== TEXT FOR ANALYSIS ==

- Opening Delimiter -

IN THE SUPREME COURT OF SWAZILAND
Civil Appeal Case No.32/2013
In the matter between:
ZANDILE MARY NSIMBINI Appellant
NOMPHUMELELO PRISCO THIELE Respondent
Neutral citation: Zandile Mary Nsimbini vs Nomphumelelo Prisca Thiele (32/2013)  [SZSC 66] (29 November 2013)
Coram: A.M. Ebrahim, J.A.
S.A. Moore, J.A.
M.C.B. Maphalala J.A.
Heard: 18 November 2013
Delivered: 29 November 2013
Summary: Civil Appeal – Costs – High or Magistrate’s court scale – Factors to be shown justifying costs on High Court scale. Appellant’s application for leave to appeal against the costs order made by the court at first instance awarding costs on the Magistrate’s court scale is refused with costs.
 In this matter, the Appellant is applying for leave to appeal against the order of costs made by Dlamini J in the High Court on 11 June 2013. In that judgment, the learned judge had found for the Appellant (Plaintiff in the court a quo). The Appellant had claimed the sum of E9 750 from the Respondent (Defendant), being the balance due after the sum of E17 000 had been handed by the Appellant to the Respondent but not fully accounted for. The Respondent had disputed the amount outstanding but the learned judge found for the Appellant.

- Closing Delimiter -

== EXERCISES TO COMPLETE ==
a. From the Supreme Court of Swaziland judgment above, reproduce the passage that begins at the words "Coram: A.M. Ebrahim, J.A." and stops after the words "refused with costs.".
b. Continue the Supreme Court of Swaziland judgment on the costs appeal from the point where it stops.

[Per-instance keypoint data]
- Opening Delimiter -

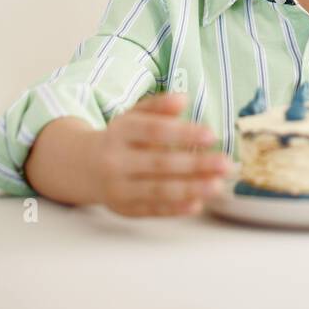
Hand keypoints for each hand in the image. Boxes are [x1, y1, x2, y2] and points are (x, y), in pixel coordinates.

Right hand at [91, 92, 235, 216]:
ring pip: (157, 190)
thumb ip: (158, 106)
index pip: (154, 131)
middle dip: (195, 165)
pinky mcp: (123, 209)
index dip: (183, 133)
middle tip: (226, 164)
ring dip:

- Closing Delimiter -

== ANSWERS BY ITEM NUMBER ==
a.
Coram: A.M. Ebrahim, J.A.
S.A. Moore, J.A.
M.C.B. Maphalala J.A.
Heard: 18 November 2013
Delivered: 29 November 2013
Summary: Civil Appeal – Costs – High or Magistrate’s court scale – Factors to be shown justifying costs on High Court scale. Appellant’s application for leave to appeal against the costs order made by the court at first instance awarding costs on the Magistrate’s court scale is refused with costs.

b.
 In 2011, the legislature had increased the civil jurisdiction of the magistrates courts to claims of E30 000 and below. See (Magistrate’s Court (amendment) Act 2008 assented to on 26 February 2011). The amount claimed by the Appellant clearly fell within the jurisdiction of the magistrate’s court. The agreement under which the money was handed to the Respondent was entered into on 15 March 2011. Summons was issued on 5 April 2011 and served on 12 April. The trial hearing was on 9 April 2013. The Appellant, in the Notice of Motion for leave to appeal, claims that the action was instituted “a few days” after the magistrates courts’ civil jurisdiction had been increased. This is clearly not correct as the summons was issued almost six weeks later and in any event only came to be heard in the High Court on the 9th April 2013.
 In her judgment, the learned judge, having found for the Appellant, then went on to consider the matter of why the Appellant brought the case in the High Court, rather than the magistrate’s court. She pointed out that the same counsel who appeared for the Appellant had brought another claim in the High Court where the sum involved was E9 607, again well within the jurisdiction limits of the magistrate’s court.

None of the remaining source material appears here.